--- start of Supplied material ---
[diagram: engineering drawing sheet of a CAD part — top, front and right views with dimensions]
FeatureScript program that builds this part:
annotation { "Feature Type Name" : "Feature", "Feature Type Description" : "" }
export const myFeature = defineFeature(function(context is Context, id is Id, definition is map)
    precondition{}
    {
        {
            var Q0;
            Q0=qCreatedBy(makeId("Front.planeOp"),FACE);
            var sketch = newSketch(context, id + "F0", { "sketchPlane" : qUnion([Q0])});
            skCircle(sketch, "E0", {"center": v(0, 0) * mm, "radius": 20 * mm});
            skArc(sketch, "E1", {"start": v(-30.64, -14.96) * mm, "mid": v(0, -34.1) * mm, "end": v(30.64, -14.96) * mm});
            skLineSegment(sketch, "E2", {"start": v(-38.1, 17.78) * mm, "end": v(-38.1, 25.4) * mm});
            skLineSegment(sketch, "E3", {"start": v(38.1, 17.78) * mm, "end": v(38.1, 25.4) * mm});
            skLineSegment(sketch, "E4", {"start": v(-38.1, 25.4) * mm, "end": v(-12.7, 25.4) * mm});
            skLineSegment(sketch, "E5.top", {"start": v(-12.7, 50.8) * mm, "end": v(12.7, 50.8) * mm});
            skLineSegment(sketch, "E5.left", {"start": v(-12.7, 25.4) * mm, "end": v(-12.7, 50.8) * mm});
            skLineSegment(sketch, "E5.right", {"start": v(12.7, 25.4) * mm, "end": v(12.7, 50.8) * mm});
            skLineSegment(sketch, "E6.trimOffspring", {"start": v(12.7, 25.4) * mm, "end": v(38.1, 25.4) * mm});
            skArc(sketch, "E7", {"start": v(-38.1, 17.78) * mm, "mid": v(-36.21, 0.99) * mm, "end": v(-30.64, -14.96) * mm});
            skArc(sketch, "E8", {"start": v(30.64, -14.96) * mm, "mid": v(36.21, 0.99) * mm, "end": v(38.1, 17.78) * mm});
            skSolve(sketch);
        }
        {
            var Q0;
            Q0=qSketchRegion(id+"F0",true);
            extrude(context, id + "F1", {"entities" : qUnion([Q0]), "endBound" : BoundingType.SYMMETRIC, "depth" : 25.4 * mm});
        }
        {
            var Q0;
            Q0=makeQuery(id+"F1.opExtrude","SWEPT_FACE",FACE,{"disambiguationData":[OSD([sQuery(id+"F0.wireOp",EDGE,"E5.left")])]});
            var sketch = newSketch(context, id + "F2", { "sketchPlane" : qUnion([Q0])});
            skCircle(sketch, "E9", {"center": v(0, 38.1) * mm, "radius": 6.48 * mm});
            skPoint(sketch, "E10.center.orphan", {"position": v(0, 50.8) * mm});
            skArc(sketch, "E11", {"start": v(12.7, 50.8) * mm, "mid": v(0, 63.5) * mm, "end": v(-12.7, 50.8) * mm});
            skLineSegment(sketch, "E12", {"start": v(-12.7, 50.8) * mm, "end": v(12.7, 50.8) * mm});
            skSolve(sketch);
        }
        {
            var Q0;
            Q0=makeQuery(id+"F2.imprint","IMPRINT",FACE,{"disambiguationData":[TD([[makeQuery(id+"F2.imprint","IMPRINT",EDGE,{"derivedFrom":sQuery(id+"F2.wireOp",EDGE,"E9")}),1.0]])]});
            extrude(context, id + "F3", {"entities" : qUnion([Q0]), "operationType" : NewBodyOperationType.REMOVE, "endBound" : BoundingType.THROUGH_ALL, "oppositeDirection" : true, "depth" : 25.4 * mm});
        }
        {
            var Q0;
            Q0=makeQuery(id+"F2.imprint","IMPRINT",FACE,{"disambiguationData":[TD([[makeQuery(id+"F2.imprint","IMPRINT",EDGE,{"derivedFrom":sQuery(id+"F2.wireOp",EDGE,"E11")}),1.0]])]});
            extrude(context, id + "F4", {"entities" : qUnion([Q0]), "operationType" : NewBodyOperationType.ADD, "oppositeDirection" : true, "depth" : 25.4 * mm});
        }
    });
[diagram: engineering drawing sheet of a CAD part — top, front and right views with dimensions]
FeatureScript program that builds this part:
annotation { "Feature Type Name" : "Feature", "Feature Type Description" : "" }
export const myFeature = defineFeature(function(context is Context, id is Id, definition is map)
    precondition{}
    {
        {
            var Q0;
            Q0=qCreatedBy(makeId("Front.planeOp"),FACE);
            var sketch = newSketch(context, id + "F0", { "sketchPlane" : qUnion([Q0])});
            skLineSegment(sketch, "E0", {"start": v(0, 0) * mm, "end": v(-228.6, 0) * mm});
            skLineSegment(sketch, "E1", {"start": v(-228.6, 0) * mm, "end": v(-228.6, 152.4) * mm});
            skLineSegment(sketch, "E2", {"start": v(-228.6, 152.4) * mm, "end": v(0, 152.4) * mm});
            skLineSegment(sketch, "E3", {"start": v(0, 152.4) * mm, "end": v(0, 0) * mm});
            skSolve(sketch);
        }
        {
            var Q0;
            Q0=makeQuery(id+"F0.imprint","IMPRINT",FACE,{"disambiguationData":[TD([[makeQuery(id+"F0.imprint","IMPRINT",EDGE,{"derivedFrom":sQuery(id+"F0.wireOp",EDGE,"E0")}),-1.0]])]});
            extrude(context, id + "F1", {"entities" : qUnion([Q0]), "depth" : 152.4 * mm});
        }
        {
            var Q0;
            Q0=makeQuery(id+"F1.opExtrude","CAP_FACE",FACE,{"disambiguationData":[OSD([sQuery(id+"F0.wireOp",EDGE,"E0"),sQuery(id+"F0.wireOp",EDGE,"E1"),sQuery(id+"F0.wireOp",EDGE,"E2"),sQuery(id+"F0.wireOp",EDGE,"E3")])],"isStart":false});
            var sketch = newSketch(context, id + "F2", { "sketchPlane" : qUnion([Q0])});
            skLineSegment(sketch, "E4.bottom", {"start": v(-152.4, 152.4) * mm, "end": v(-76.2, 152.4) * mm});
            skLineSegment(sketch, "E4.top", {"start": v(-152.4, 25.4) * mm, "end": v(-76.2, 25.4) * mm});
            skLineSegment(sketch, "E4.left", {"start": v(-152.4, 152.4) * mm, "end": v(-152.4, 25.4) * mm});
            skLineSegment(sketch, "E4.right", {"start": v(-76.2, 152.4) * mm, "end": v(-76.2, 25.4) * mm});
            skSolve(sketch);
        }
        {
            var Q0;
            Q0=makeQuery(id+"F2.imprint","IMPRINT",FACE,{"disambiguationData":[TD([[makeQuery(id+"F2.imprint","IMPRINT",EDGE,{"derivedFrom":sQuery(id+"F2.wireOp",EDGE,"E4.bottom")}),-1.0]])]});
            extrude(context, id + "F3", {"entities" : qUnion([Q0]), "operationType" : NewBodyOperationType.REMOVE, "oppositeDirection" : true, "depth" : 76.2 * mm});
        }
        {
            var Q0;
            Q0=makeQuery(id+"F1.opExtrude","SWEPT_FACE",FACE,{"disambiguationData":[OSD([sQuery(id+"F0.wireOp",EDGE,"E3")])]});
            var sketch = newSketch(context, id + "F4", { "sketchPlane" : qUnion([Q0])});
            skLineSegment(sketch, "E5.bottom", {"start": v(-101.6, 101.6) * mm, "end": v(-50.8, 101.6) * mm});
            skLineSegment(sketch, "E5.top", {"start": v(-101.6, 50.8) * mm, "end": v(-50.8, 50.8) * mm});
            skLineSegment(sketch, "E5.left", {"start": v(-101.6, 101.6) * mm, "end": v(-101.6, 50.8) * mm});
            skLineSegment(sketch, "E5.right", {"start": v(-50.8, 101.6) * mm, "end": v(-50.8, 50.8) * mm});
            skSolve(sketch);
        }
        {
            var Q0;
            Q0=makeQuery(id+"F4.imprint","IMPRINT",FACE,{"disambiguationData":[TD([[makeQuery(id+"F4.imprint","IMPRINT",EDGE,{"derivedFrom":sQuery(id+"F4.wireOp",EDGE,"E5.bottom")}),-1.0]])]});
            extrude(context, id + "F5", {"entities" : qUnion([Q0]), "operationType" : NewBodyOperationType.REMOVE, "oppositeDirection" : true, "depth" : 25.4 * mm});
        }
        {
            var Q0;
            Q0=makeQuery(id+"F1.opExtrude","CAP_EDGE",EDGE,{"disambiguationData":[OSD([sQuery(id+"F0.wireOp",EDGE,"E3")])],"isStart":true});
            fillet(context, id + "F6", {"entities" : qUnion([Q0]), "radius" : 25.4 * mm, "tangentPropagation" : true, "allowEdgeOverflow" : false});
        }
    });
--- end of Supplied material ---
**Written problem:** Please pull out everything from the start of the records down to and including the line that contains "v(0, -34.1) *", reproducing each line verbatim.

**Result:**
[diagram: engineering drawing sheet of a CAD part — top, front and right views with dimensions]
FeatureScript program that builds this part:
annotation { "Feature Type Name" : "Feature", "Feature Type Description" : "" }
export const myFeature = defineFeature(function(context is Context, id is Id, definition is map)
    precondition{}
    {
        {
            var Q0;
            Q0=qCreatedBy(makeId("Front.planeOp"),FACE);
            var sketch = newSketch(context, id + "F0", { "sketchPlane" : qUnion([Q0])});
            skCircle(sketch, "E0", {"center": v(0, 0) * mm, "radius": 20 * mm});
            skArc(sketch, "E1", {"start": v(-30.64, -14.96) * mm, "mid": v(0, -34.1) * mm, "end": v(30.64, -14.96) * mm});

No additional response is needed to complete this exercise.